[107559] in North American Network Operators' Group
Re: an effect of ignoring BCP38
daemon@ATHENA.MIT.EDU (k claffy)
Sat Sep 6 09:49:37 2008
Date: Sat, 6 Sep 2008 06:49:05 -0700
From: k claffy <kc@caida.org>
To: bmanning@vacation.karoshi.com
In-Reply-To: <20080905052227.GA8309@vacation.karoshi.com.>
Cc: nanog@merit.edu
Errors-To: nanog-bounces@nanog.org
do that many networks really allow spoofing? i used
to think so, based on hearsay, but rob beverly's
http://spoofer.csail.mit.edu/summary.php suggests
things are a lot better than they used to be, arbor's
last survey echos same. are rob's numbers inconsistent
with numbers anyone else believes to be true?
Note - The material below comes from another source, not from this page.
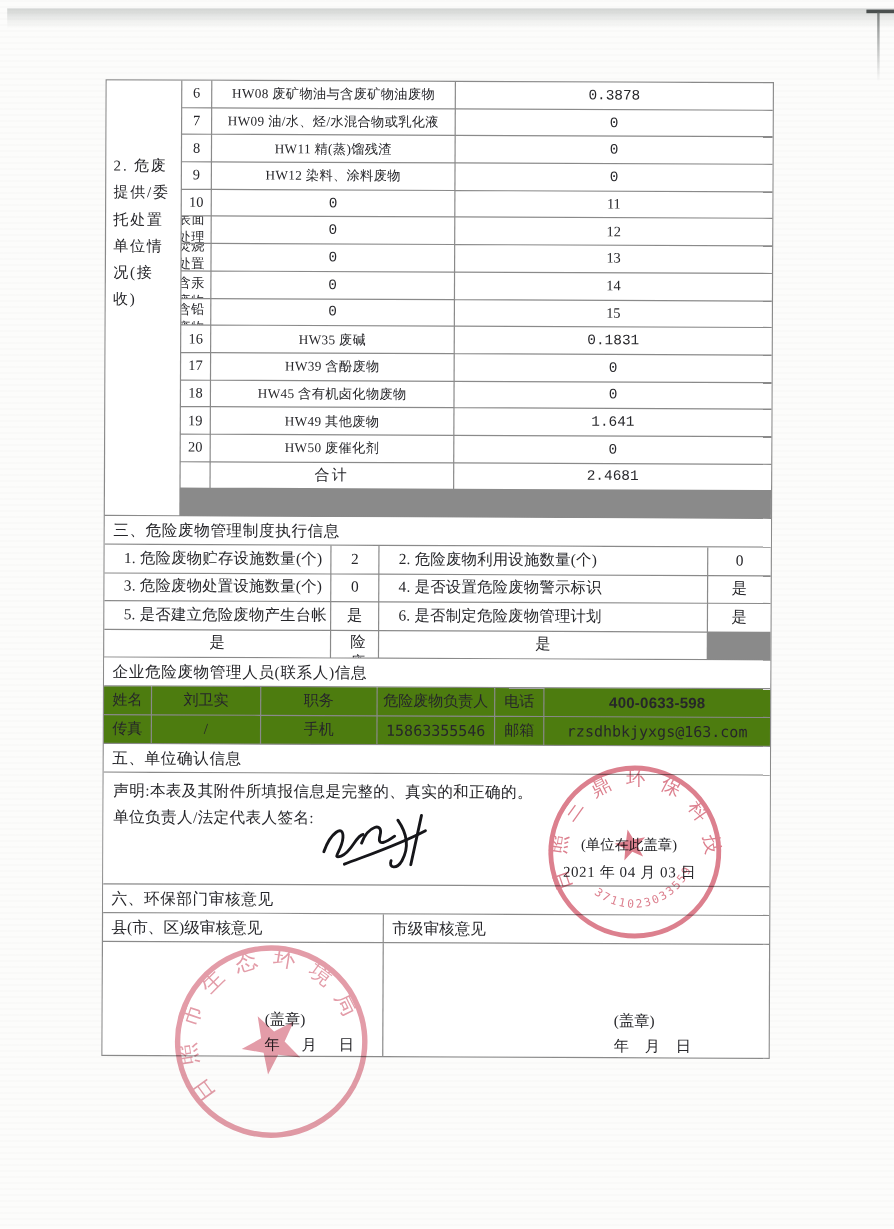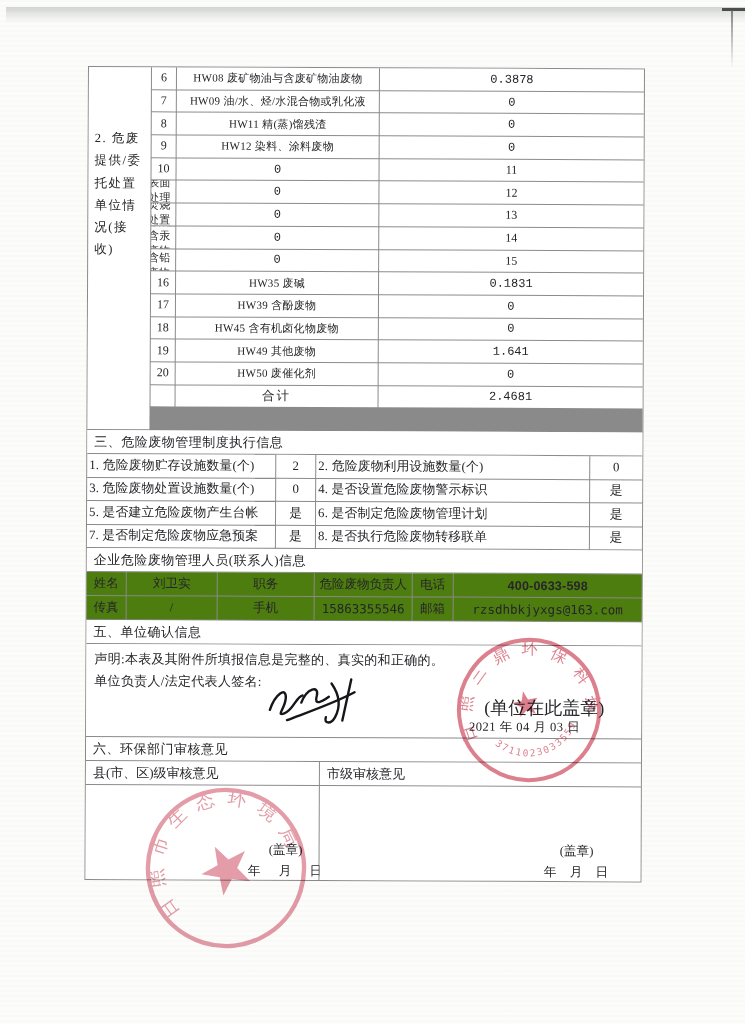"1. 危险废物贮存设施数量(个)" .s3 .lbl { padding-left: 2px -> 16px }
i think you unfairly characterize UW's work,
but i also think you make questionable inferences
regarding the extent of spoofing, which seems more
relevant to nanog.
k
On Fri, Sep 05, 2008 at 05:22:27AM +0000, bmanning@vacation.karoshi.com wrote:
seems that some folks in the R&E community, with institutional support
from Cisco, Google, and the US NSF, are exploiting our inability to
take even rudimentary steps toward providing a level of integrity in
routing by teaching students that spoofing IP space is ok. This whole
thing works at all because so few people use/deploy/maintain BCP-38
compliance. This was an eye-opener for me.